**What this task involves:**
Give again exactly the lines that run from the start of the records to the line holding "volgende wedstrijd is", both ends counted. Do not include the pictures.

--- START ---

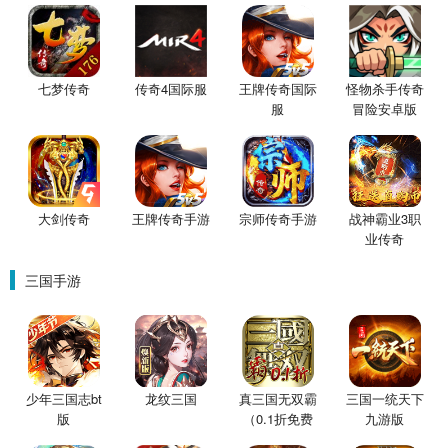
七梦传奇
传奇4国际服
王牌传奇国际
怪物杀手传奇
服
冒险安卓版
大剑传奇
王牌传奇手游
宗师传奇手游
战神霸业3职
业传奇
三国手游
少年三国志bt
龙纹三国
真三国无双霸
三国一统天下
版
（0.1折免费
九游版
版）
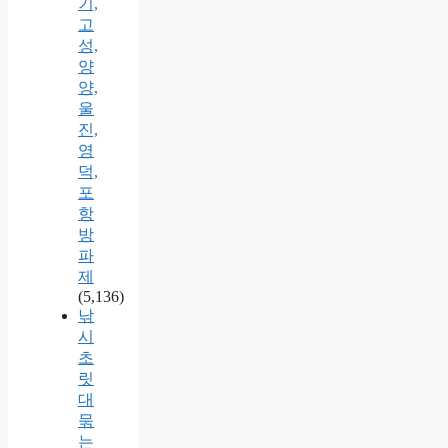
기,
고
성,
양
양,
울
진,
영
덕,
포
항
방
파
제
(5,136)
낚
시
초
릿
대
묶
는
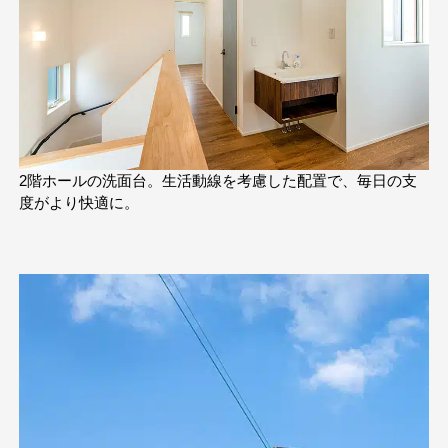
2階ホールの洗面台。生活動線を考慮した配置で、毎日の支
度がより快適に。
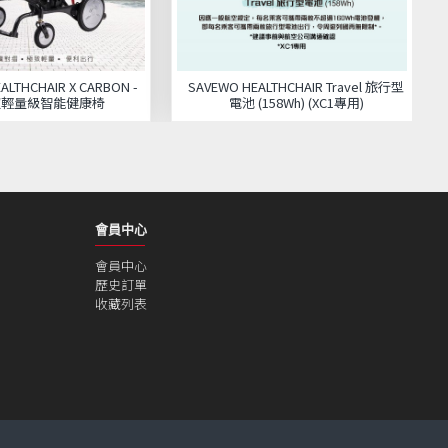
ALTHCHAIR X CARBON -
SAVEWO HEALTHCHAIR Travel 旅行型
 超輕量級智能健康椅
電池 (158Wh) (XC1專用)
會員中心
會員中心
歷史訂單
收藏列表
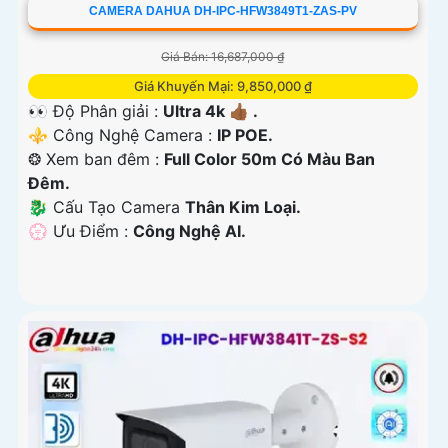
CAMERA DAHUA DH-IPC-HFW3849T1-ZAS-PV
Giá Bán: 16,687,000 ₫
Giá Khuyến Mại: 9,850,000 ₫
👀 Độ Phân giải :
Ultra 4k 👍🏾 .
⚜️ Công Nghệ Camera :
IP POE.
❂ Xem ban đêm :
Full Color 50m Có Màu Ban
Đêm.
🐉️ Cấu Tạo Camera
Thân Kim Loại.
️💮 Ưu Điểm :
Công Nghệ AI.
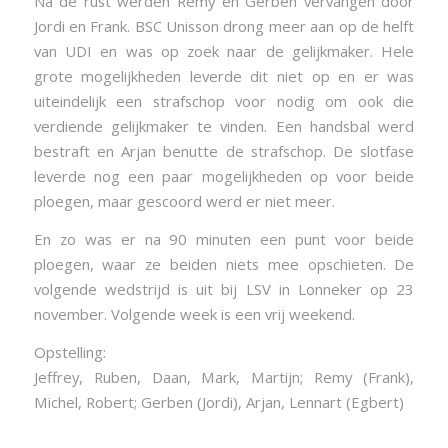
Na de rust werden Remy en Gerben vervangen door
Jordi en Frank. BSC Unisson drong meer aan op de helft
van UDI en was op zoek naar de gelijkmaker. Hele
grote mogelijkheden leverde dit niet op en er was
uiteindelijk een strafschop voor nodig om ook die
verdiende gelijkmaker te vinden. Een handsbal werd
bestraft en Arjan benutte de strafschop. De slotfase
leverde nog een paar mogelijkheden op voor beide
ploegen, maar gescoord werd er niet meer.
En zo was er na 90 minuten een punt voor beide
ploegen, waar ze beiden niets mee opschieten. De
volgende wedstrijd is uit bij LSV in Lonneker op 23
november. Volgende week is een vrij weekend.
Opstelling:
Jeffrey, Ruben, Daan, Mark, Martijn; Remy (Frank),
Michel, Robert; Gerben (Jordi), Arjan, Lennart (Egbert)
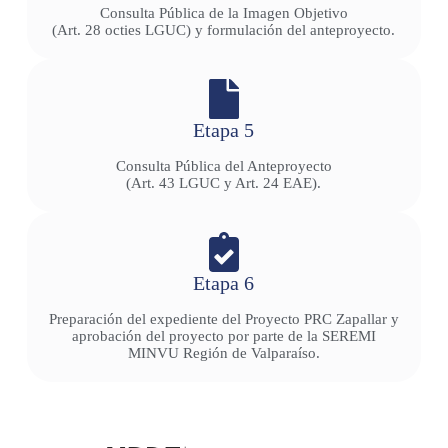
Consulta Pública de la Imagen Objetivo
(Art. 28 octies LGUC) y formulación del anteproyecto.
Etapa 5
Consulta Pública del Anteproyecto
(Art. 43 LGUC y Art. 24 EAE).
Etapa 6
Preparación del expediente del Proyecto PRC Zapallar y
aprobación del proyecto por parte de la SEREMI
MINVU Región de Valparaíso.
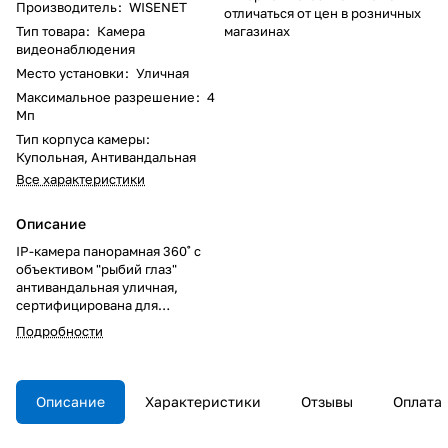
Производитель
:
WISENET
отличаться от цен в розничных
Тип товара
:
Камера
магазинах
видеонаблюдения
Место установки
:
Уличная
Максимальное разрешение
:
4
Мп
Тип корпуса камеры
:
Купольная, Антивандальная
Все характеристики
Описание
IP-камера панорамная 360˚ с
объективом "рыбий глаз"
антивандальная уличная,
сертифицирована для
использования на транспорте;
Подробности
функция день-ночь (эл.мех. ИК
фильтр), ИК подсветка до 15 м.;
матрица 1/1.8" 6MП CMOS,
разрешение 4,2 Мпикс
Описание
Характеристики
Отзывы
Оплата
(2048x2048), 30 кадр/сек.
(H.265/H.264), 15 кадр/сек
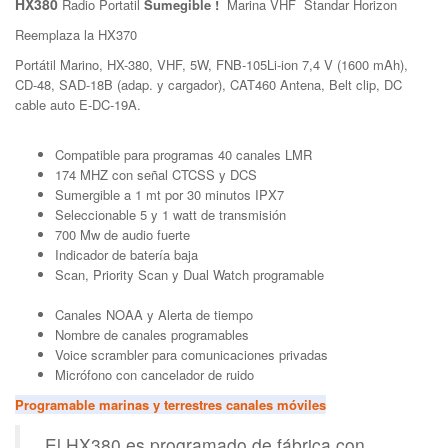
HX380
Radio Portatil
Sumegible !
Marina VHF Standar Horizon
Reemplaza la HX370
Portátil Marino, HX-380, VHF, 5W, FNB-105Li-ion 7,4 V (1600 mAh),
CD-48, SAD-18B (adap. y cargador), CAT460 Antena, Belt clip, DC
cable auto E-DC-19A.
Compatible para programas 40 canales LMR
174 MHZ con señal CTCSS y DCS
Sumergible a 1 mt por 30 minutos IPX7
Seleccionable 5 y 1 watt de transmisión
700 Mw de audio fuerte
Indicador de batería baja
Scan, Priority Scan y Dual Watch programable
Canales NOAA y Alerta de tiempo
Nombre de canales programables
Voice scrambler para comunicaciones privadas
Micrófono con cancelador de ruido
Programable marinas y terrestres canales móviles
El HX380 es programado de fábrica con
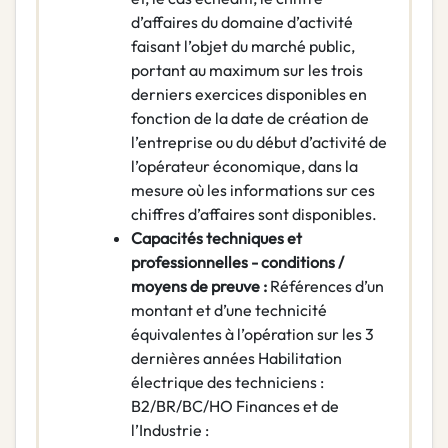
d’affaires du domaine d’activité
faisant l’objet du marché public,
portant au maximum sur les trois
derniers exercices disponibles en
fonction de la date de création de
l’entreprise ou du début d’activité de
l’opérateur économique, dans la
mesure où les informations sur ces
chiffres d’affaires sont disponibles.
Capacités techniques et
professionnelles - conditions /
moyens de preuve :
Références d’un
montant et d’une technicité
équivalentes à l’opération sur les 3
dernières années Habilitation
électrique des techniciens :
B2/BR/BC/HO Finances et de
l’Industrie :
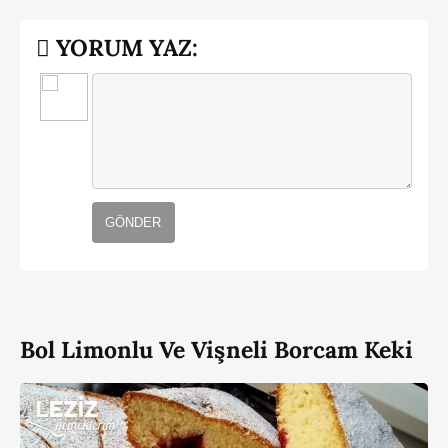
YORUM YAZ:
GÖNDER
Bol Limonlu Ve Vişneli Borcam Keki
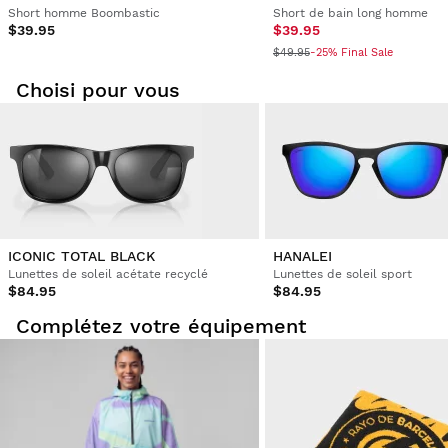
Short homme Boombastic
Short de bain long homme
$39.95
$39.95
$49.95
-25% Final Sale
Choisi pour vous
ICONIC TOTAL BLACK
HANALEI
Lunettes de soleil acétate recyclé
Lunettes de soleil sport
$84.95
$84.95
Complétez votre équipement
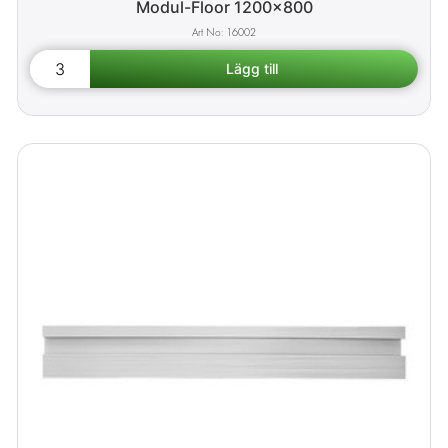
Modul-Floor 1200x800
16002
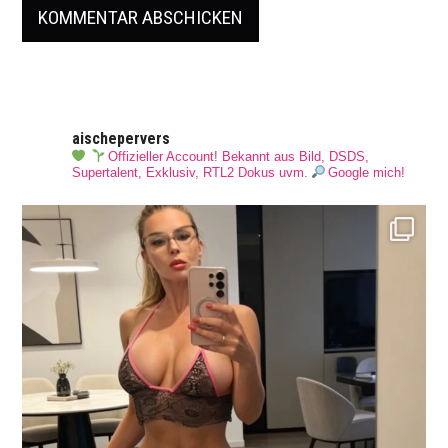
aischepervers
Offizieller Account! Bekannt aus Bild, DSDS,
Supertalent, Exklusiv, RTL2 Dokus uvm.
Google mich!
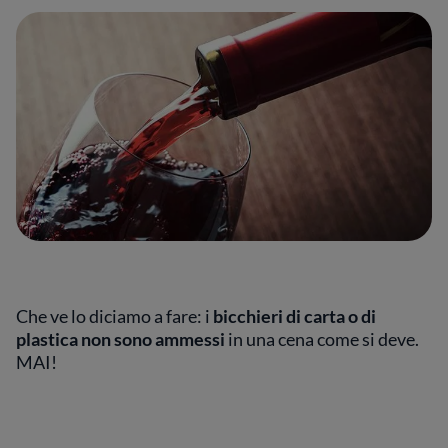
Che ve lo diciamo a fare: i
bicchieri di carta o di
plastica non sono ammessi
in una cena come si deve.
MAI!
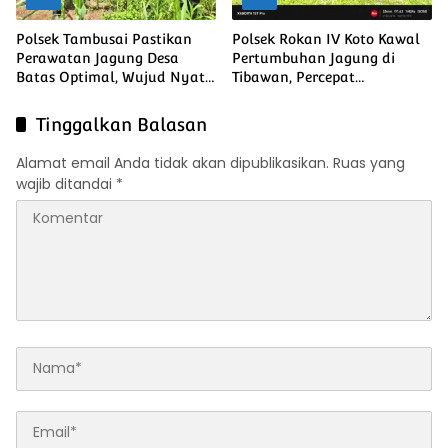
Polsek Tambusai Pastikan
Polsek Rokan IV Koto Kawal
Perawatan Jagung Desa
Pertumbuhan Jagung di
Batas Optimal, Wujud Nyata
Tibawan, Percepat
Ketahanan Pangan Nasional
Terwujudnya Swasembada
Pangan Nasional
Tinggalkan Balasan
Alamat email Anda tidak akan dipublikasikan.
Ruas yang
wajib ditandai
*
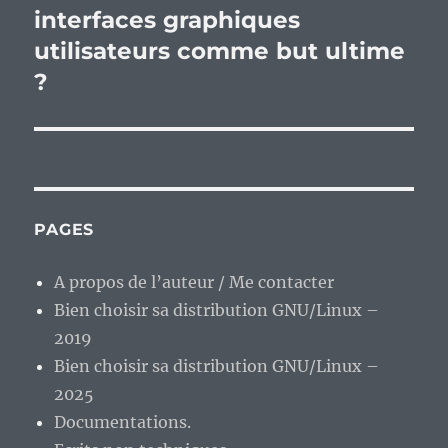
suivante :
interfaces graphiques
utilisateurs comme but ultime
?
PAGES
A propos de l’auteur / Me contacter
Bien choisir sa distribution GNU/Linux –
2019
Bien choisir sa distribution GNU/Linux –
2025
Documentations.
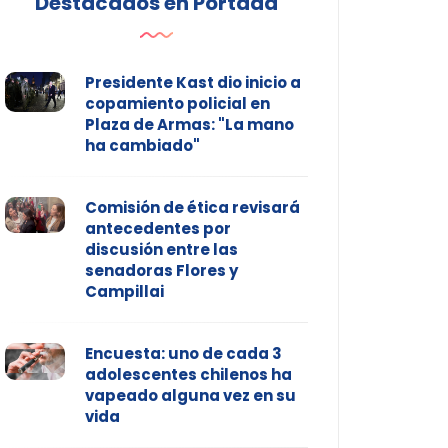
Destacados en Portada
Presidente Kast dio inicio a
copamiento policial en
Plaza de Armas: "La mano
ha cambiado"
Comisión de ética revisará
antecedentes por
discusión entre las
senadoras Flores y
Campillai
Encuesta: uno de cada 3
adolescentes chilenos ha
vapeado alguna vez en su
vida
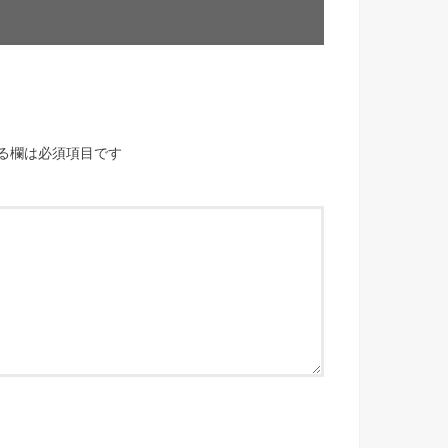
る欄は必須項目です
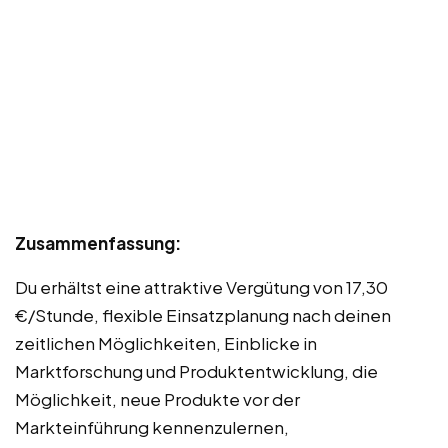
Zusammenfassung:
Du erhältst eine attraktive Vergütung von 17,30
€/Stunde, flexible Einsatzplanung nach deinen
zeitlichen Möglichkeiten, Einblicke in
Marktforschung und Produktentwicklung, die
Möglichkeit, neue Produkte vor der
Markteinführung kennenzulernen,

--- END ---

**Solution:**
七梦传奇
传奇4国际服
王牌传奇国际
怪物杀手传奇
服
冒险安卓版
大剑传奇
王牌传奇手游
宗师传奇手游
战神霸业3职
业传奇
三国手游
少年三国志bt
龙纹三国
真三国无双霸
三国一统天下
版
（0.1折免费
九游版
版）
기,
고
성,
양
양,
울
진,
영
덕,
포
항
방
파
제
(5,136)
낚
시
초
릿
대
묶
는
2階ホールの洗面台。生活動線を考慮した配置で、毎日の支
度がより快適に。
ALTHCHAIR X CARBON -
SAVEWO HEALTHCHAIR Travel 旅行型
 超輕量級智能健康椅
電池 (158Wh) (XC1專用)
會員中心
會員中心
歷史訂單
收藏列表
CAMERA DAHUA DH-IPC-HFW3849T1-ZAS-PV
Giá Bán: 16,687,000 ₫
Giá Khuyến Mại: 9,850,000 ₫
👀 Độ Phân giải :
Ultra 4k 👍🏾 .
⚜️ Công Nghệ Camera :
IP POE.
❂ Xem ban đêm :
Full Color 50m Có Màu Ban
Đêm.
🐉️ Cấu Tạo Camera
Thân Kim Loại.
️💮 Ưu Điểm :
Công Nghệ AI.
Na de rust werden Remy en Gerben vervangen door
Jordi en Frank. BSC Unisson drong meer aan op de helft
van UDI en was op zoek naar de gelijkmaker. Hele
grote mogelijkheden leverde dit niet op en er was
uiteindelijk een strafschop voor nodig om ook die
verdiende gelijkmaker te vinden. Een handsbal werd
bestraft en Arjan benutte de strafschop. De slotfase
leverde nog een paar mogelijkheden op voor beide
ploegen, maar gescoord werd er niet meer.
En zo was er na 90 minuten een punt voor beide
ploegen, waar ze beiden niets mee opschieten. De
volgende wedstrijd is uit bij LSV in Lonneker op 23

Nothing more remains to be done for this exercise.